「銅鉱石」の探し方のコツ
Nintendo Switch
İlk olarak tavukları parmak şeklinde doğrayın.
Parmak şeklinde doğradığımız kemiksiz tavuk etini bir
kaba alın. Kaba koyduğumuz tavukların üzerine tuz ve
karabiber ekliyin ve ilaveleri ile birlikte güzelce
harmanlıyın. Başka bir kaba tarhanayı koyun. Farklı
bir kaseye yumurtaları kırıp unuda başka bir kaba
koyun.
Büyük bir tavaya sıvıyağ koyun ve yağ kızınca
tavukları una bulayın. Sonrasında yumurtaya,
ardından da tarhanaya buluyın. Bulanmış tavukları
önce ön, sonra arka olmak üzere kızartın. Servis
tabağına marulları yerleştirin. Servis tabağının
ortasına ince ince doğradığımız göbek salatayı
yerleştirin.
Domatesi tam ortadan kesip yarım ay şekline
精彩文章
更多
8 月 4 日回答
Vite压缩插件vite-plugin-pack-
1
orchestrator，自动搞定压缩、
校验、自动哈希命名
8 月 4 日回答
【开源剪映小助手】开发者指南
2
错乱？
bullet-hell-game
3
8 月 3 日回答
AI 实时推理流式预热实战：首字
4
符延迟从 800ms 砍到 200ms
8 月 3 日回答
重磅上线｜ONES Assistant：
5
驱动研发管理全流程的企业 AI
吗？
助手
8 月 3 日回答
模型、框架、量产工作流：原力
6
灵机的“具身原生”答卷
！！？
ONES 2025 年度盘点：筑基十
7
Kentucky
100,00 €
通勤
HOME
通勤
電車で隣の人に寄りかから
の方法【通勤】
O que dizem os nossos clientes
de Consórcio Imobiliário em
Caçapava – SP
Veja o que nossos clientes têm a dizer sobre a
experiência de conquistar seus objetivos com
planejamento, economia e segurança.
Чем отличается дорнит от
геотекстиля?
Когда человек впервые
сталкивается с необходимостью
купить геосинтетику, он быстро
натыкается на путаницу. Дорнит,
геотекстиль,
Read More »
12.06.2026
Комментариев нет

• • • • •

INSTRUCTION
Could you quote every line of the records above word for word, keeping their order?

PROBLEM SOLUTION
「銅鉱石」の探し方のコツ
Nintendo Switch
İlk olarak tavukları parmak şeklinde doğrayın.
Parmak şeklinde doğradığımız kemiksiz tavuk etini bir
kaba alın. Kaba koyduğumuz tavukların üzerine tuz ve
karabiber ekliyin ve ilaveleri ile birlikte güzelce
harmanlıyın. Başka bir kaba tarhanayı koyun. Farklı
bir kaseye yumurtaları kırıp unuda başka bir kaba
koyun.
Büyük bir tavaya sıvıyağ koyun ve yağ kızınca
tavukları una bulayın. Sonrasında yumurtaya,
ardından da tarhanaya buluyın. Bulanmış tavukları
önce ön, sonra arka olmak üzere kızartın. Servis
tabağına marulları yerleştirin. Servis tabağının
ortasına ince ince doğradığımız göbek salatayı
yerleştirin.
Domatesi tam ortadan kesip yarım ay şekline
精彩文章
更多
8 月 4 日回答
Vite压缩插件vite-plugin-pack-
1
orchestrator，自动搞定压缩、
校验、自动哈希命名
8 月 4 日回答
【开源剪映小助手】开发者指南
2
错乱？
bullet-hell-game
3
8 月 3 日回答
AI 实时推理流式预热实战：首字
4
符延迟从 800ms 砍到 200ms
8 月 3 日回答
重磅上线｜ONES Assistant：
5
驱动研发管理全流程的企业 AI
吗？
助手
8 月 3 日回答
模型、框架、量产工作流：原力
6
灵机的“具身原生”答卷
！！？
ONES 2025 年度盘点：筑基十
7
Kentucky
100,00 €
通勤
HOME
通勤
電車で隣の人に寄りかから
の方法【通勤】
O que dizem os nossos clientes
de Consórcio Imobiliário em
Caçapava – SP
Veja o que nossos clientes têm a dizer sobre a
experiência de conquistar seus objetivos com
planejamento, economia e segurança.
Чем отличается дорнит от
геотекстиля?
Когда человек впервые
сталкивается с необходимостью
купить геосинтетику, он быстро
натыкается на путаницу. Дорнит,
геотекстиль,
Read More »
12.06.2026
Комментариев нет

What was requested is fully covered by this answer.